_Brief_
Every record must be reproduced exactly. Leave none out.

_Source material_

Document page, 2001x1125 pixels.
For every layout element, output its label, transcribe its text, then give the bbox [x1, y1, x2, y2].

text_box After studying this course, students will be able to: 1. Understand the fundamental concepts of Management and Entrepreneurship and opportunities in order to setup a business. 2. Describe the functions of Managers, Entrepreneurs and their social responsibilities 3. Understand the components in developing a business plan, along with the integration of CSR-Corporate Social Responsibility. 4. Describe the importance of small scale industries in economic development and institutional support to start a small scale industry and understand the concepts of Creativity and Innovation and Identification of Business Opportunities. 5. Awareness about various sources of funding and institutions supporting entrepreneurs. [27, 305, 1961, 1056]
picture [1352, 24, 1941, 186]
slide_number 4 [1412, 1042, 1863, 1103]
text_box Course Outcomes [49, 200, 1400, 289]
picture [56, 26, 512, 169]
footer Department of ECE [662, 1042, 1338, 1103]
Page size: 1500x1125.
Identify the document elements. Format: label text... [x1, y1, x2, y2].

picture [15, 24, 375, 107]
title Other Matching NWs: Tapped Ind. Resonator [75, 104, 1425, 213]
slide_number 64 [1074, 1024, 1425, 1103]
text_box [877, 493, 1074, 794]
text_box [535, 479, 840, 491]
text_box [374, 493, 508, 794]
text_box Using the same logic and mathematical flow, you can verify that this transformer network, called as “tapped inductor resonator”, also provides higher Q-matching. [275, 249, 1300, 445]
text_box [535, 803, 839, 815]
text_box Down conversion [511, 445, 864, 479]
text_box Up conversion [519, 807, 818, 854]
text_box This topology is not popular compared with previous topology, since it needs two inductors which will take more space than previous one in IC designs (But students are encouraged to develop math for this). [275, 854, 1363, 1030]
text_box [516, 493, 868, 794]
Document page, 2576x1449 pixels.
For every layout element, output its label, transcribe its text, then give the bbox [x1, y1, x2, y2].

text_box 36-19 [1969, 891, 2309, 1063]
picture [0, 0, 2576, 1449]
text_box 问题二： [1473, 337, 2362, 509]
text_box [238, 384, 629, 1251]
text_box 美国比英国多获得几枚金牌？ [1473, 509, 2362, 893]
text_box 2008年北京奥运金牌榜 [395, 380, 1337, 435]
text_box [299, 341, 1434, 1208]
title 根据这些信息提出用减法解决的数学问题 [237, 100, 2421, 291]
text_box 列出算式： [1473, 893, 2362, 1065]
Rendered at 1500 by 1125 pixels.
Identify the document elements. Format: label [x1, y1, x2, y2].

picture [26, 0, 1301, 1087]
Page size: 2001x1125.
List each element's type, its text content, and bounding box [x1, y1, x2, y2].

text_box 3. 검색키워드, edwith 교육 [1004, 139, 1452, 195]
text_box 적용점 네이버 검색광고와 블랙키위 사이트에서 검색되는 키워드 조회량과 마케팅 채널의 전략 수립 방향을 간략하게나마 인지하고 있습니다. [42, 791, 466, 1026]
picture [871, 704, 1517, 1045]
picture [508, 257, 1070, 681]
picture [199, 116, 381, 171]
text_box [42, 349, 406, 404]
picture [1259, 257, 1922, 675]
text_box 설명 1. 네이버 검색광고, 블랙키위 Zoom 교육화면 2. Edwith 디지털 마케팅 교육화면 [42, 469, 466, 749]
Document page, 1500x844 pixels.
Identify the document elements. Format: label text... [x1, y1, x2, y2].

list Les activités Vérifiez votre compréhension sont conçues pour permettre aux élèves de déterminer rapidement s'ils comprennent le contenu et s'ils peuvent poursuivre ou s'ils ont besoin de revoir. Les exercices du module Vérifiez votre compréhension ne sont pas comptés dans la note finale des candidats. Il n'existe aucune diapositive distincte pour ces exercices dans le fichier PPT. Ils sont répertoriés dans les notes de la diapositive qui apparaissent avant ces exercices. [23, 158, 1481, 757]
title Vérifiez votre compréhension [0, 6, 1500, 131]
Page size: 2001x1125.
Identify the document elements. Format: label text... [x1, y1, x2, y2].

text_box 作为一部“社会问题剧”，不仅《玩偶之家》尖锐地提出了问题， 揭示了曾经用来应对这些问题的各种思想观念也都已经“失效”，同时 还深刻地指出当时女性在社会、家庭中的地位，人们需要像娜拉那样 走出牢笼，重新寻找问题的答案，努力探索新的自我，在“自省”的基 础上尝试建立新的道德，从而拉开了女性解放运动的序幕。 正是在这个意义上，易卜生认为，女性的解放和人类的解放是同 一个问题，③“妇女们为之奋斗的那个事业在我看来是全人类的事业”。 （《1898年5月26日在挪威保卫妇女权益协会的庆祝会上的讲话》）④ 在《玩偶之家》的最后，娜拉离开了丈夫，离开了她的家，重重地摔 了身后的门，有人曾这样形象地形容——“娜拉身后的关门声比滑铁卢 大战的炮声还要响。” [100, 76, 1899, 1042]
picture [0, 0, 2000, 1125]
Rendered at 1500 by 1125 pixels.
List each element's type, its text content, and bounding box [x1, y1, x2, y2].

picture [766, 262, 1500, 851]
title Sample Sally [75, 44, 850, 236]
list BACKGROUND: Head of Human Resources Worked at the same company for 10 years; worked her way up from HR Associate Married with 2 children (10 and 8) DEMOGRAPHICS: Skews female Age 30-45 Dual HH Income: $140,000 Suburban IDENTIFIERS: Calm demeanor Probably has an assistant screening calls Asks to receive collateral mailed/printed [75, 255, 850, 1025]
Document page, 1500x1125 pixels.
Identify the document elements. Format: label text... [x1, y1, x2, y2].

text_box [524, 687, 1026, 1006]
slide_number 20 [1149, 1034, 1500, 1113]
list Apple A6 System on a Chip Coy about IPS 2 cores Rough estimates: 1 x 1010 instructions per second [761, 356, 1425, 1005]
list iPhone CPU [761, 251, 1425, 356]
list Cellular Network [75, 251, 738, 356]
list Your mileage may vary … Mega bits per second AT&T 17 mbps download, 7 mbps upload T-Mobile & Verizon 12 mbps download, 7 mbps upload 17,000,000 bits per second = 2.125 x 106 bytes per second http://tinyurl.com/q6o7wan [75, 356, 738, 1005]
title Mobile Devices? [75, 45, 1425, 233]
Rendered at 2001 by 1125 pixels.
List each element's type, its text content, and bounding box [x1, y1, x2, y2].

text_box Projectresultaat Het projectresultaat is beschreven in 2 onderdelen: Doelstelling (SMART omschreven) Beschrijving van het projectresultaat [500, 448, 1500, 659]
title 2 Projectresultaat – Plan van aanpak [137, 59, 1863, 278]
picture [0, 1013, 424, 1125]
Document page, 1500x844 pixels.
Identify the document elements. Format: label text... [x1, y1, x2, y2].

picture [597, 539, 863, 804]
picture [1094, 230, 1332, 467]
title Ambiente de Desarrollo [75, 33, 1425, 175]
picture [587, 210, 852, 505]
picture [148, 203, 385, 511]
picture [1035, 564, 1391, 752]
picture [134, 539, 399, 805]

_Exercise solution_
Document page, 2001x1125 pixels.
For every layout element, output its label, transcribe its text, then give the bbox [x1, y1, x2, y2].

text_box After studying this course, students will be able to: 1. Understand the fundamental concepts of Management and Entrepreneurship and opportunities in order to setup a business. 2. Describe the functions of Managers, Entrepreneurs and their social responsibilities 3. Understand the components in developing a business plan, along with the integration of CSR-Corporate Social Responsibility. 4. Describe the importance of small scale industries in economic development and institutional support to start a small scale industry and understand the concepts of Creativity and Innovation and Identification of Business Opportunities. 5. Awareness about various sources of funding and institutions supporting entrepreneurs. [27, 305, 1961, 1056]
picture [1352, 24, 1941, 186]
slide_number 4 [1412, 1042, 1863, 1103]
text_box Course Outcomes [49, 200, 1400, 289]
picture [56, 26, 512, 169]
footer Department of ECE [662, 1042, 1338, 1103]
Page size: 1500x1125.
Identify the document elements. Format: label text... [x1, y1, x2, y2].

picture [15, 24, 375, 107]
title Other Matching NWs: Tapped Ind. Resonator [75, 104, 1425, 213]
slide_number 64 [1074, 1024, 1425, 1103]
text_box [877, 493, 1074, 794]
text_box [535, 479, 840, 491]
text_box [374, 493, 508, 794]
text_box Using the same logic and mathematical flow, you can verify that this transformer network, called as “tapped inductor resonator”, also provides higher Q-matching. [275, 249, 1300, 445]
text_box [535, 803, 839, 815]
text_box Down conversion [511, 445, 864, 479]
text_box Up conversion [519, 807, 818, 854]
text_box This topology is not popular compared with previous topology, since it needs two inductors which will take more space than previous one in IC designs (But students are encouraged to develop math for this). [275, 854, 1363, 1030]
text_box [516, 493, 868, 794]
Document page, 2576x1449 pixels.
For every layout element, output its label, transcribe its text, then give the bbox [x1, y1, x2, y2].

text_box 36-19 [1969, 891, 2309, 1063]
picture [0, 0, 2576, 1449]
text_box 问题二： [1473, 337, 2362, 509]
text_box [238, 384, 629, 1251]
text_box 美国比英国多获得几枚金牌？ [1473, 509, 2362, 893]
text_box 2008年北京奥运金牌榜 [395, 380, 1337, 435]
text_box [299, 341, 1434, 1208]
title 根据这些信息提出用减法解决的数学问题 [237, 100, 2421, 291]
text_box 列出算式： [1473, 893, 2362, 1065]
Rendered at 1500 by 1125 pixels.
Identify the document elements. Format: label [x1, y1, x2, y2].

picture [26, 0, 1301, 1087]
Page size: 2001x1125.
List each element's type, its text content, and bounding box [x1, y1, x2, y2].

text_box 3. 검색키워드, edwith 교육 [1004, 139, 1452, 195]
text_box 적용점 네이버 검색광고와 블랙키위 사이트에서 검색되는 키워드 조회량과 마케팅 채널의 전략 수립 방향을 간략하게나마 인지하고 있습니다. [42, 791, 466, 1026]
picture [871, 704, 1517, 1045]
picture [508, 257, 1070, 681]
picture [199, 116, 381, 171]
text_box [42, 349, 406, 404]
picture [1259, 257, 1922, 675]
text_box 설명 1. 네이버 검색광고, 블랙키위 Zoom 교육화면 2. Edwith 디지털 마케팅 교육화면 [42, 469, 466, 749]
Document page, 1500x844 pixels.
Identify the document elements. Format: label text... [x1, y1, x2, y2].

list Les activités Vérifiez votre compréhension sont conçues pour permettre aux élèves de déterminer rapidement s'ils comprennent le contenu et s'ils peuvent poursuivre ou s'ils ont besoin de revoir. Les exercices du module Vérifiez votre compréhension ne sont pas comptés dans la note finale des candidats. Il n'existe aucune diapositive distincte pour ces exercices dans le fichier PPT. Ils sont répertoriés dans les notes de la diapositive qui apparaissent avant ces exercices. [23, 158, 1481, 757]
title Vérifiez votre compréhension [0, 6, 1500, 131]
Page size: 2001x1125.
Identify the document elements. Format: label text... [x1, y1, x2, y2].

text_box 作为一部“社会问题剧”，不仅《玩偶之家》尖锐地提出了问题， 揭示了曾经用来应对这些问题的各种思想观念也都已经“失效”，同时 还深刻地指出当时女性在社会、家庭中的地位，人们需要像娜拉那样 走出牢笼，重新寻找问题的答案，努力探索新的自我，在“自省”的基 础上尝试建立新的道德，从而拉开了女性解放运动的序幕。 正是在这个意义上，易卜生认为，女性的解放和人类的解放是同 一个问题，③“妇女们为之奋斗的那个事业在我看来是全人类的事业”。 （《1898年5月26日在挪威保卫妇女权益协会的庆祝会上的讲话》）④ 在《玩偶之家》的最后，娜拉离开了丈夫，离开了她的家，重重地摔 了身后的门，有人曾这样形象地形容——“娜拉身后的关门声比滑铁卢 大战的炮声还要响。” [100, 76, 1899, 1042]
picture [0, 0, 2000, 1125]
Rendered at 1500 by 1125 pixels.
List each element's type, its text content, and bounding box [x1, y1, x2, y2].

picture [766, 262, 1500, 851]
title Sample Sally [75, 44, 850, 236]
list BACKGROUND: Head of Human Resources Worked at the same company for 10 years; worked her way up from HR Associate Married with 2 children (10 and 8) DEMOGRAPHICS: Skews female Age 30-45 Dual HH Income: $140,000 Suburban IDENTIFIERS: Calm demeanor Probably has an assistant screening calls Asks to receive collateral mailed/printed [75, 255, 850, 1025]
Document page, 1500x1125 pixels.
Identify the document elements. Format: label text... [x1, y1, x2, y2].

text_box [524, 687, 1026, 1006]
slide_number 20 [1149, 1034, 1500, 1113]
list Apple A6 System on a Chip Coy about IPS 2 cores Rough estimates: 1 x 1010 instructions per second [761, 356, 1425, 1005]
list iPhone CPU [761, 251, 1425, 356]
list Cellular Network [75, 251, 738, 356]
list Your mileage may vary … Mega bits per second AT&T 17 mbps download, 7 mbps upload T-Mobile & Verizon 12 mbps download, 7 mbps upload 17,000,000 bits per second = 2.125 x 106 bytes per second http://tinyurl.com/q6o7wan [75, 356, 738, 1005]
title Mobile Devices? [75, 45, 1425, 233]
Rendered at 2001 by 1125 pixels.
List each element's type, its text content, and bounding box [x1, y1, x2, y2].

text_box Projectresultaat Het projectresultaat is beschreven in 2 onderdelen: Doelstelling (SMART omschreven) Beschrijving van het projectresultaat [500, 448, 1500, 659]
title 2 Projectresultaat – Plan van aanpak [137, 59, 1863, 278]
picture [0, 1013, 424, 1125]
Document page, 1500x844 pixels.
Identify the document elements. Format: label text... [x1, y1, x2, y2].

picture [597, 539, 863, 804]
picture [1094, 230, 1332, 467]
title Ambiente de Desarrollo [75, 33, 1425, 175]
picture [587, 210, 852, 505]
picture [148, 203, 385, 511]
picture [1035, 564, 1391, 752]
picture [134, 539, 399, 805]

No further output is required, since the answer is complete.